Question

29.5 mg of organic compound contains N. Ammonia from Kjeldahl method absorbed in 20 mL of 0.1 M HCl. Excess acid requires 15 mL of 0.1 M NaOH for neutralization. The percentage of nitrogen in compound is

• A. 29.5%
• B. 59.0%
• C. 23.7%
• D. 47.4%

Hint:

Nitrogen percentage in Kjeldahl = \( \frac{14\times\text{mmol reacted}}{\text{sample mass(g)}}\times100 \).

Answer 1

The Correct Option is C

Step 1: Acid initially = 20 mL of 0.1 M \[ \text{milli-mole HCl} = 20 \times 0.1 = 2. \]
Step 2: Back-titrated by 15 mL NaOH \[ = 15 \times 0.1 = 1.5 \text{ milli-mole}. \]
Step 3: Acid reacted with NH$_3$ \[ = 2 - 1.5 = 0.5 \text{ milli-mole}. \]
Step 4: In Kjeldahl 1 mole N → 1 mole NH$_3$ neutralizes 1 mole HCl.
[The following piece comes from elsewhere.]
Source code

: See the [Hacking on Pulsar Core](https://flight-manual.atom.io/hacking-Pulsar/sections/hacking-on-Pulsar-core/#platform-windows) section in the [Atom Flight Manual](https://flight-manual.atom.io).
Therefore \[ \text{mole of N in sample} = 0.5 \times 10^{-3}. \]
Step 5: Mass of N \[ = 14 \times 0.5 \times 10^{-3} = 7 \times 10^{-3} \text{ g}. \]
Step 6: Sample mass 29.5 mg = 0.0295 g. \[ %\;N = \frac{0.007}{0.0295} \times 100 = 23.7%. \] Hence → (C).